The ESI was operated in positive mode with spray nebulizer at 3 bar nitrogen, a dry gas flow, and temperature of 12 L/min and 280 °C, respectively. The capillary cap voltage was set to 4.5 kV and end-plate offset of 0.5 kV. Target mass was set to 500 and for MRM conditions, a pre-determined list of ions representing the sodium adducts of exact masses of neutral and charged species was applied: Xyl2 (m/z 305), Xyl2Ac (m/z 347), Xyl2Ac2 (m/z 389), Xyl3 (m/z 437), Xyl3Ac (m/z 479), Xyl3Ac2 (m/z 521), Xyl3Ac3 (m/z 563), XylMeGlcA (m/z 231), Xyl2MeGlcA (m/z 495), Xyl2MeGlcAAc (m/z 537), Xyl3MeGlcA (m/z 627), Xyl3MeGlcAAc (m/z 669), Xyl3MeGlcAAc2 (m/z 711), Xyl4MeGlcA (m/z 759), Xyl4MeGlcAAc (m/z 801), and Xyl4MeGlcAAc2 (m/z 843). CID fragmentation was performed using SmartFrag enhanced amplitude ramping of 100% and helium as the colliding gas. Data analysis and quantification were performed by Compass DataAnalysis 4.2 and Compass QuantAnalysis 2.2 from Bruker Daltonics.

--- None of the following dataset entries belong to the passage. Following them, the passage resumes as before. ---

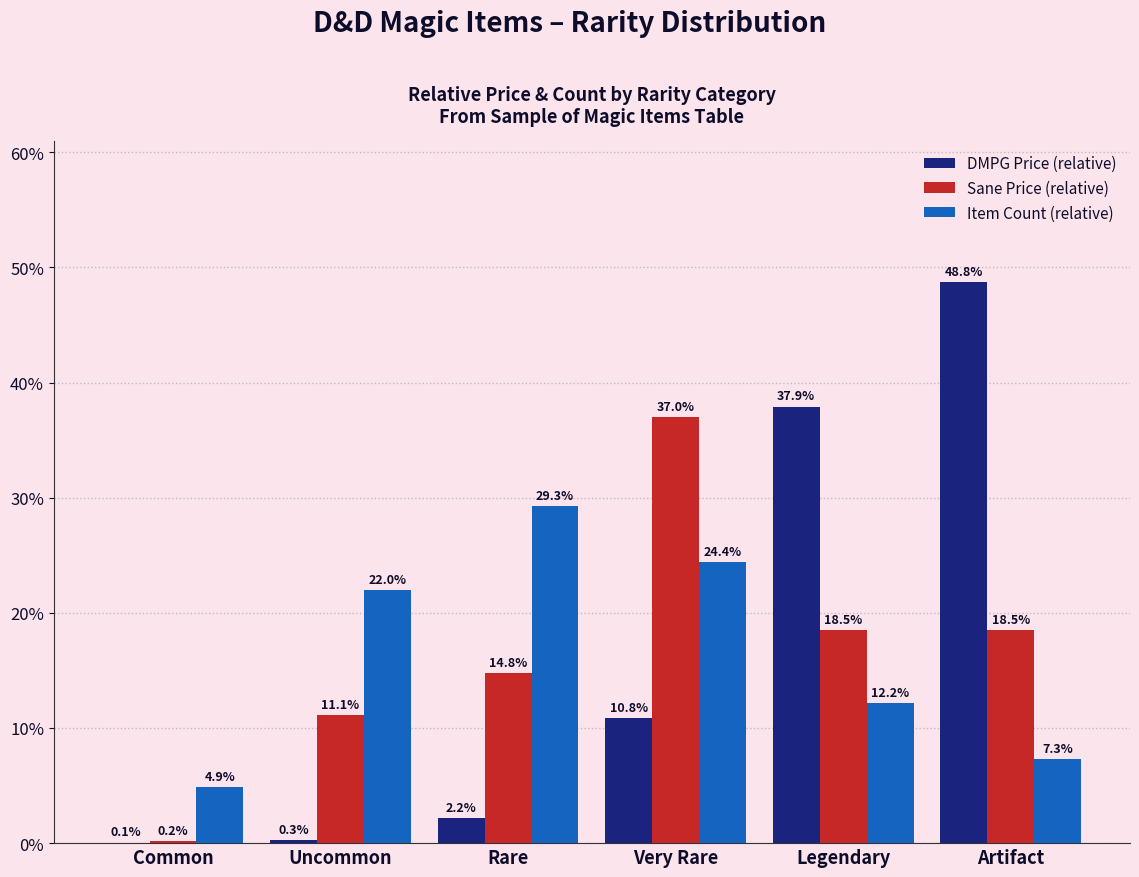

Reading left to right, transcribe all the data shown in this chart.

DMPG Price (relative): 0.1	0.3	2.2	10.8	37.9	48.8
Sane Price (relative): 0.2	11.1	14.8	37.0	18.5	18.5
Item Count (relative): 4.9	22.0	29.3	24.4	12.2	7.3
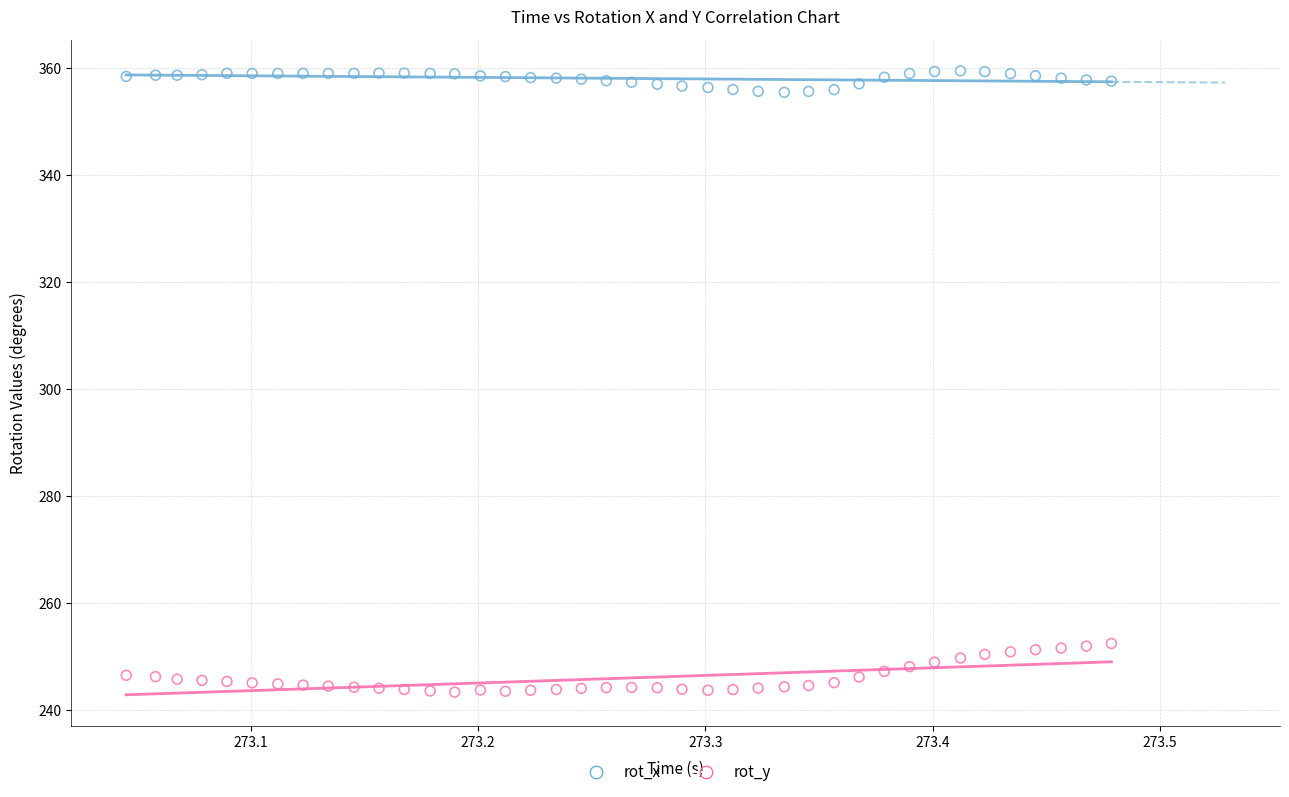

Across all data points, what is the range of Y values (max minus min)?

116.1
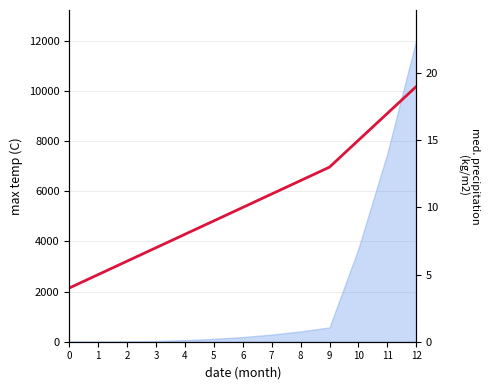

The value at 4 is 12. True or false?

False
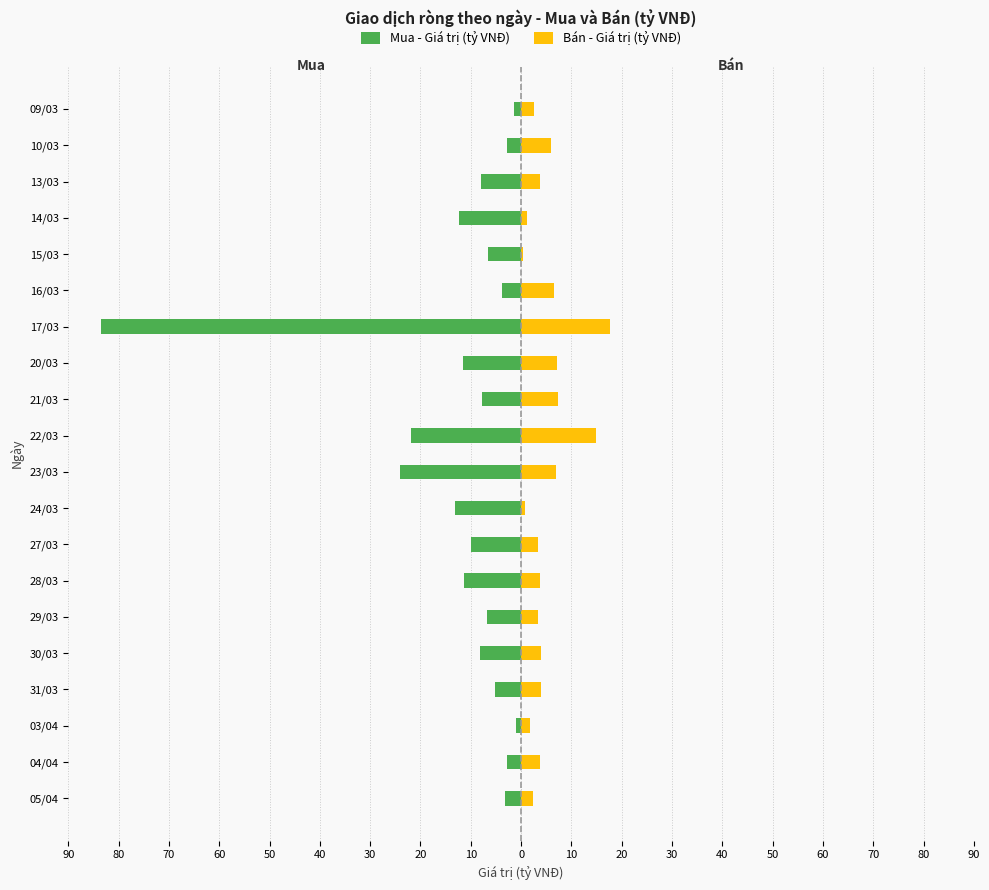

How many values in the Bán - Giá trị (tỷ VNĐ) series exceed 3?

14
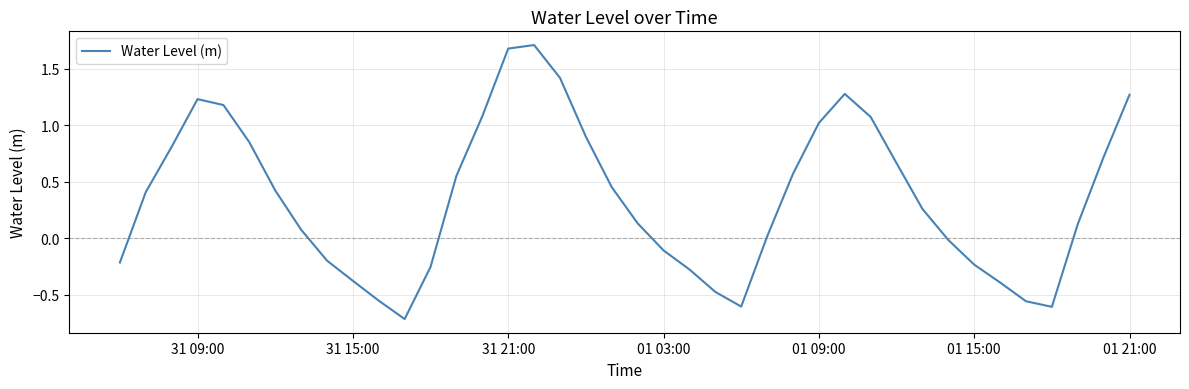

What is the sum of all values?

14.3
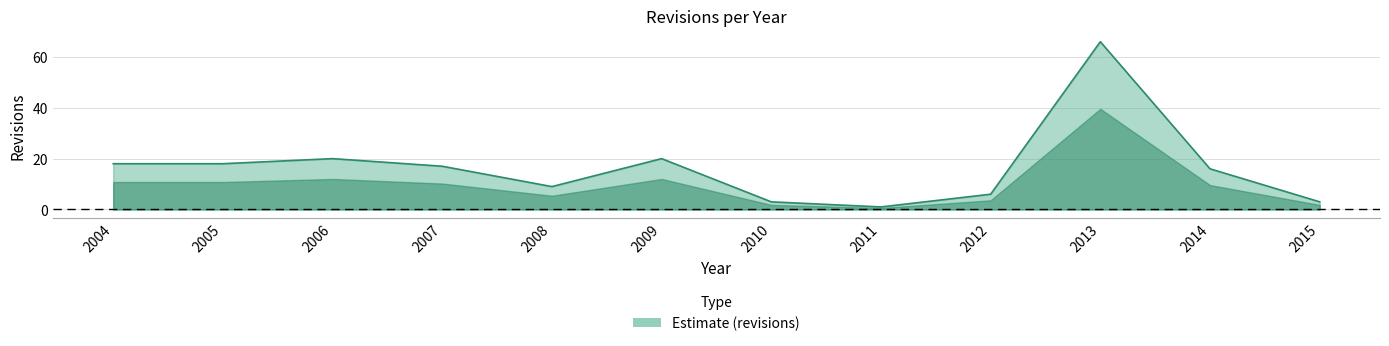

Read the value at 2010.

3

Quantification of enzyme reaction products was done against external calibration curves of authenticated standards of xylobiose, xylotriose, xylotetraose, and reduced aldotetrauronic acid all of which were purchased from Megazyme, Ireland. Samples for quantification purposes were treated with NaOH prior to analysis (and after enzyme reaction) in order to raise pH > 11 and hereby remove all acetylations. This procedure resulted in a much simplified mixture of reaction products mainly consisting of xylose, xylobiose, xylotriose, xylotetraose, aldotriuronic acid, aldotetrauronic acid, and aldopentauronic acid (see Additional file 14). The aldouronic acids were quantified relative to the signal response for reduced aldotetrauronic acid. Elaborate description of the quantification procedure is provided in the Additional files 2, 15.